I'm busy setting up our new SRX345 firewalls and in honesty it has been a complete nightmare! I finally managed to get the two clustered over our layer2 network with no errors, (by factory reset and doing the exact same config again, step by step). At that point both control and dual fabric links connected and all the subnets serviced via vlans on LACP reth0. everything appeared to be working properly.
The problems are now with failover and fail back.
When I issues shutdown to the port channel on the cisco that node0 connects to it fails over nearly immediately accordiging to 'show log messages' but the continuous ping to the vlan20 interface was lost for between 30 seconds and 10 minutes - normally around 6 minutes. I had preempt set and failback trggered by entering no shutdown on the cisco port channel was considerably quicker only losing pings for about 30-60 seconds.

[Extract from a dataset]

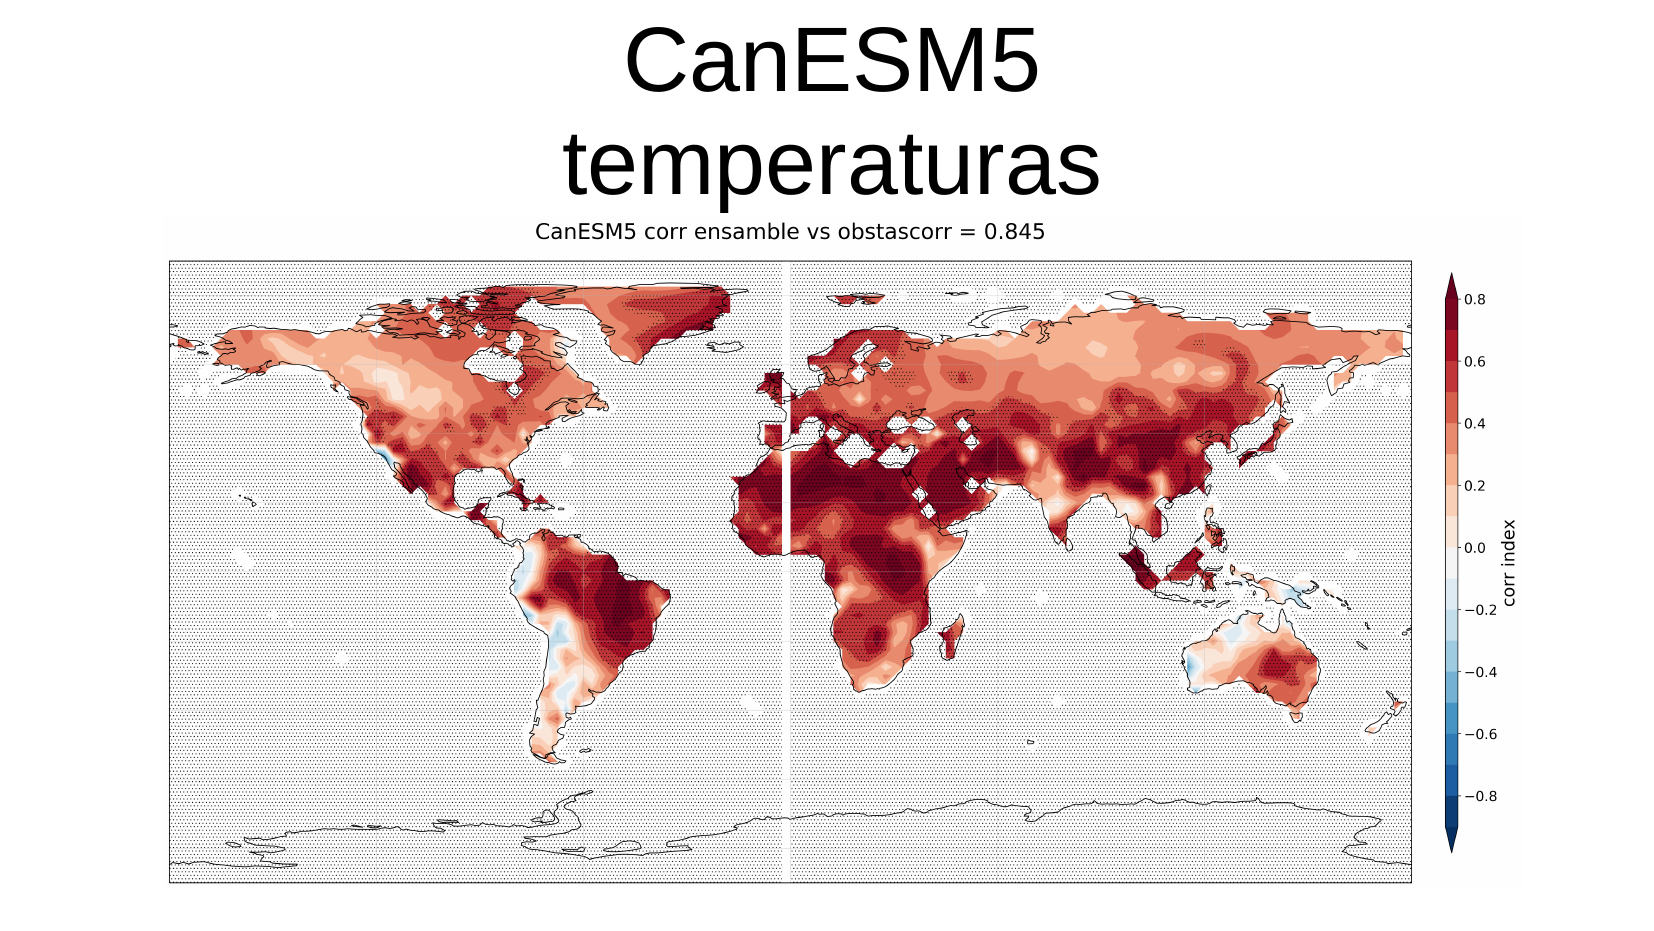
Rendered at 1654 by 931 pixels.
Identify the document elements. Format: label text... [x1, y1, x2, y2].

title CanESM5 temperaturas [23, 8, 1642, 214]
picture [163, 216, 1524, 889]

I still have no idea why failover is taking such a long time and currently no idea on how to start diagnosing it but I now have a worse problem. I collegue suggested I try a more realisting failover and simulate a power cut to node0. This took only a minute to failover to node1 but on restoring the power node0 claims it cannot connect to node1. The cisco reports that LACP is no enabled on the reth and the control and fabric ports do not appear to have initialized - the cisco is behaving as if the ports are all connected to a hub.
In addition node0 is very slow to respond to the CLI on rollover cable and reports the following in the console:-
Message from syslogd@FW01 at Nov 7 17:29:37 ...
FW01 SCHED: Thread 4 (Module Init) ran for 1045 ms without yielding
Message from syslogd@FW01 at Nov 7 17:29:37 ...
FW01 Scheduler Oinker
Message from syslogd@FW01 at Nov 7 17:29:37 ...
FW01 Frame 00: sp = 0x510a68c8, pc = 0x182204e8
Message from syslogd@FW01 at Nov 7 17:29:37 ...
FW01 Frame 01: sp = 0x510a6970, pc = 0x182082e4
'Show interface terse' does not list the physical interfaces on node0
Anyone know what's going on? or how to fix it?